[DATA FOR REVIEW]
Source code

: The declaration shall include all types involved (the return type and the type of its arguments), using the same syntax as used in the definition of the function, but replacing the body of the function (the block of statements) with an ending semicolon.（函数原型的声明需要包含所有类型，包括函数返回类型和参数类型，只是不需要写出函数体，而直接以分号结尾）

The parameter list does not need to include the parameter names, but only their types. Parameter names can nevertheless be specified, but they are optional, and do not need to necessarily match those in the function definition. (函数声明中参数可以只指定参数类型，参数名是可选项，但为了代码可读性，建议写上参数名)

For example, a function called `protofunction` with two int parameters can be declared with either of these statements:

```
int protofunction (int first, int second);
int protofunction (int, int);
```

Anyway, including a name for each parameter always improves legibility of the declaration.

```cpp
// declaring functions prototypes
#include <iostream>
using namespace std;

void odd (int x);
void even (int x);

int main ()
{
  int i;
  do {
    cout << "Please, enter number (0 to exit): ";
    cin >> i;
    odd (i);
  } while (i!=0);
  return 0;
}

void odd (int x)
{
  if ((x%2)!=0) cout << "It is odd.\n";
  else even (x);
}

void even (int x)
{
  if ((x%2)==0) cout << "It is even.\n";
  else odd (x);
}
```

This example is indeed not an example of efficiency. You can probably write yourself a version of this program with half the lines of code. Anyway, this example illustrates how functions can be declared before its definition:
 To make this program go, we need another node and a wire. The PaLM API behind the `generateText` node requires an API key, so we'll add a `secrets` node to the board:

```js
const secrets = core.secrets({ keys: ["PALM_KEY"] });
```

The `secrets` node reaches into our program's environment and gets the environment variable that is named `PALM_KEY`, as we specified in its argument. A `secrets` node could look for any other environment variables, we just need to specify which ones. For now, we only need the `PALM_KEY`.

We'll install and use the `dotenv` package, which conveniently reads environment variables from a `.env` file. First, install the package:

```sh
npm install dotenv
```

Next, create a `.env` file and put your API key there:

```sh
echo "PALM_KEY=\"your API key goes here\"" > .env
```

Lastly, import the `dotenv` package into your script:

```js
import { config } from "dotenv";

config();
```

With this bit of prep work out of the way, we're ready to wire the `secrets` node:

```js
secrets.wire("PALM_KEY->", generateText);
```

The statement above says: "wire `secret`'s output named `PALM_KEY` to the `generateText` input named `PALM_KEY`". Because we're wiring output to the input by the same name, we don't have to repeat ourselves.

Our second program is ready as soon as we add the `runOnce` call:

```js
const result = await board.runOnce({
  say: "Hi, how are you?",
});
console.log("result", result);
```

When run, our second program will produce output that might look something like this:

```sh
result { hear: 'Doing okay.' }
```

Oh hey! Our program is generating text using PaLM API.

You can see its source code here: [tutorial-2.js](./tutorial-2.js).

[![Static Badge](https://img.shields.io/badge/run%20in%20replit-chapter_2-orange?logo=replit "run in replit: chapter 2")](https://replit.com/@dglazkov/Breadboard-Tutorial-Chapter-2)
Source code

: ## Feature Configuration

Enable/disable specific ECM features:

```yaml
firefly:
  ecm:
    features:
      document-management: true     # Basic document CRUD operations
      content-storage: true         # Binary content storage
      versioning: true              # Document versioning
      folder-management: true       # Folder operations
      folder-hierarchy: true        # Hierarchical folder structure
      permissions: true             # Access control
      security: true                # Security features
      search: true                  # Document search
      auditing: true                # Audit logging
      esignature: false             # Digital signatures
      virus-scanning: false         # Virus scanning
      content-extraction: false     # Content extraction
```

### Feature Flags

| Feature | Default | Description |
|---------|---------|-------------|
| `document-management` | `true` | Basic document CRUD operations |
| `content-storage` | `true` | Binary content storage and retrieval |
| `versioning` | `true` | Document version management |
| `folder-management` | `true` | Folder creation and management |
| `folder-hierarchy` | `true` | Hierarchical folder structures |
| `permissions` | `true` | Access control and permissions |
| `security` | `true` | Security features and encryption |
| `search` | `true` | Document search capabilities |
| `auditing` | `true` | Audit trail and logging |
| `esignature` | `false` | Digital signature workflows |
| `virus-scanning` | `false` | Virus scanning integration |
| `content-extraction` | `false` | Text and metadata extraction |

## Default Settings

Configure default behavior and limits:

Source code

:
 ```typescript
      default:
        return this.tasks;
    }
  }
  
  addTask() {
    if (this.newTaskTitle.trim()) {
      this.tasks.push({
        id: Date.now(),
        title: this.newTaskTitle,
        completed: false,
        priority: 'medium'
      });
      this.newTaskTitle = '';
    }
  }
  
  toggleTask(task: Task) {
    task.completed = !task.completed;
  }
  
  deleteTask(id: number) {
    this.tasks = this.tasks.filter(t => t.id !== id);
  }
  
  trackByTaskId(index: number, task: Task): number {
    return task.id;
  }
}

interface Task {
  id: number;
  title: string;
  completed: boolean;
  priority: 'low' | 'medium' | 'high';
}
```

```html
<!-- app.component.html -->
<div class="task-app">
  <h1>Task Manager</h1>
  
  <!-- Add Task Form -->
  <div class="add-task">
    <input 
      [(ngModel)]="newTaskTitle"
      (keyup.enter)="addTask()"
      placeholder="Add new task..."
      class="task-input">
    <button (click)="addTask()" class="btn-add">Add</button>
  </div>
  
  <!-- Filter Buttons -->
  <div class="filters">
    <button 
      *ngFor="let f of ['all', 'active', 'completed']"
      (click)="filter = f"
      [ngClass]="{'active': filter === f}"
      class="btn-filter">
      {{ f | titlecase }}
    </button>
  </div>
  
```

[DIRECTIONS]
Up to and including the line that contains "The parameter list", output the records above exactly, beginning with their first line.

[YOUR RESPONSE]
Source code

: The declaration shall include all types involved (the return type and the type of its arguments), using the same syntax as used in the definition of the function, but replacing the body of the function (the block of statements) with an ending semicolon.（函数原型的声明需要包含所有类型，包括函数返回类型和参数类型，只是不需要写出函数体，而直接以分号结尾）

The parameter list does not need to include the parameter names, but only their types. Parameter names can nevertheless be specified, but they are optional, and do not need to necessarily match those in the function definition. (函数声明中参数可以只指定参数类型，参数名是可选项，但为了代码可读性，建议写上参数名)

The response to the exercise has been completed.